UCSD has already loaned Palomar about $50 million to help stabilize its finances, and Maysent said that the Regents agreed that additional investments will be made in the JPA, though specific amounts have not yet been specified. The executive said that the Regents, who approved the agreement with Palomar during a closed session meeting on Tuesday, want to jump on the chance to invest in services with Palomar.
“Just to give you a flavor of how this was discussed today at the Regents (meeting) was really, this is a lifetime opportunity,” Maysent told Palomar’s board and executives.
Working with Palomar, Maysent confirmed, delays plans for a second 250-bed medical tower at Jacobs Medical Center in La Jolla, a project that demanded significant future funding alongside a $2.5 billion plan to rebuild UC San Diego Medical Center and its surrounding campus in Hillcrest.
Investing in expansion at Palomar, if it can reduce the need for a second tower in La Jolla, “probably frees up some resources” to get the Hillcrest project done.
And, Maysent added, UCSD already had a plan to add an oncology center in inland North County.
“We have a big hub that we’re building in Rancho Bernardo, and part of that hub was going to be a big cancer footprint, but now we won’t do that, we’ll just shrink that hub down and the cancer center will be here at Palomar,” Maysent said. “We’re seeing these synergies that we think will end up being good for both organizations.”
Plans are also underway to move some specialists already serving Southwest Riverside County to the Palomar campus, which has some vacant medical office buildings available.
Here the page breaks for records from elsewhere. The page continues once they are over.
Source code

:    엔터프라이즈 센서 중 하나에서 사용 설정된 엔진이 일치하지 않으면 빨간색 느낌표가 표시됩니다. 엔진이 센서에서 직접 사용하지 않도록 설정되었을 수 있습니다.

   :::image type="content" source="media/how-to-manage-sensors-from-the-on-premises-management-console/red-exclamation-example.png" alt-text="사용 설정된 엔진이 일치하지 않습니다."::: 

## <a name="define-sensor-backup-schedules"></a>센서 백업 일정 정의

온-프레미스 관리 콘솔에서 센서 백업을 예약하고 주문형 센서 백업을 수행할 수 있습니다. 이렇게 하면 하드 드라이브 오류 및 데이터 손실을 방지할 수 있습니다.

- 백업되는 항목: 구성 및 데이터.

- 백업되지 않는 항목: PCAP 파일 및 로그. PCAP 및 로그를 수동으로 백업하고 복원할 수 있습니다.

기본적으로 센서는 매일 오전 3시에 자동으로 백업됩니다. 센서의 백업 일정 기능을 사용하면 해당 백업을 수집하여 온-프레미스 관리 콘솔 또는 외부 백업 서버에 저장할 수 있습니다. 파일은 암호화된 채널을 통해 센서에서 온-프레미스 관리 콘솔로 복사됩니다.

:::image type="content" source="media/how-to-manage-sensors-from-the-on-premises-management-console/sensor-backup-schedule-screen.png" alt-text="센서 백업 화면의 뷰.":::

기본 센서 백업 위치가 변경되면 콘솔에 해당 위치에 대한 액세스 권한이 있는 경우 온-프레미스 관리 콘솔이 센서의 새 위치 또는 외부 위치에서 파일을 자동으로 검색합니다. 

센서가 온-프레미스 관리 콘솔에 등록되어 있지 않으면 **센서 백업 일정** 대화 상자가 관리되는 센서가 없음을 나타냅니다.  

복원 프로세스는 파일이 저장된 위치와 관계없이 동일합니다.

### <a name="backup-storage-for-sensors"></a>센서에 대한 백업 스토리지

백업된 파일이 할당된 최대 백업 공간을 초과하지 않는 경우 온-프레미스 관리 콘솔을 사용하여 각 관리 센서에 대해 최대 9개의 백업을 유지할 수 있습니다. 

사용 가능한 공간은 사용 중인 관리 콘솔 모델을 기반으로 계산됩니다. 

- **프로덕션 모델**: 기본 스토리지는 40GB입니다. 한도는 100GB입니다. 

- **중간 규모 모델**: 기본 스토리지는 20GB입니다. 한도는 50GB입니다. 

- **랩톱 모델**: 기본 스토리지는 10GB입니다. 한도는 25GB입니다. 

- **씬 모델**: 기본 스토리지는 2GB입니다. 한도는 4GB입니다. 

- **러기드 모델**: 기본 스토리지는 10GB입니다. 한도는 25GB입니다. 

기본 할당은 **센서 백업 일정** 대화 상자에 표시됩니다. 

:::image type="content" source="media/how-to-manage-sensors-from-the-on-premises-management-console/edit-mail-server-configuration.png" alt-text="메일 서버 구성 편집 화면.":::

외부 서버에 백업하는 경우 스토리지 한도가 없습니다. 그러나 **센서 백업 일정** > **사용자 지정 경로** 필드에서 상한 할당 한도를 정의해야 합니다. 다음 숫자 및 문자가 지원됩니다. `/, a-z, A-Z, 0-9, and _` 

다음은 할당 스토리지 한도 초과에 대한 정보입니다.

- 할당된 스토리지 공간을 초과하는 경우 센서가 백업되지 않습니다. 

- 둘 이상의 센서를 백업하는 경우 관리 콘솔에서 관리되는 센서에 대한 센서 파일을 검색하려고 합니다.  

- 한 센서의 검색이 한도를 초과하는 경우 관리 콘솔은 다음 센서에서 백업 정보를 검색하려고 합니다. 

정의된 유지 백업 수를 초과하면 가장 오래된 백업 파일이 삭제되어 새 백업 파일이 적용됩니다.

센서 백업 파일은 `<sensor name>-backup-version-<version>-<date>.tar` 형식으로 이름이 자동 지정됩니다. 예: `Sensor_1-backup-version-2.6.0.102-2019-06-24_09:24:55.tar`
The executives said that the JPA will have its own six-member governing board with three appointees made by the university and three made by Palomar’s elected board. The details of how the JPA will be run and how governance will work have not yet been released, though those details should be available when the final documents are voted on by Palomar’s board.
The deal would need to be reviewed and approved by the state Office of Healthcare Affordability, a sign-off that is expected to take an additional 45 to 60 days, meaning that the new arrangement is not expected to begin operating until early 2026.
Joint powers agreements allow public organizations and agencies to work together without giving up their own autonomy. In this case, the JPA under development between Palomar and UCSD appears to allow the university to make significant investments in the public health care district without taking it over.
Hansen stressed that the authority, which will have its own governing board, “is not a merger or a takeover.”
“To be clear for all of our employees, there will be no changes to Palomar Health or (Palomar Health Medical Group) team members’ employment status or benefits,” Hansen said. “Palomar Health and PHMG will continue to serve our patients, just as we always have.”
Palomar has recently entered a forbearance agreement after budget problems caused significant financial losses, causing the district to breach its financial covenants on more than $700 million in revenue bond debt. That debt, executives said, will not be assumed by the university.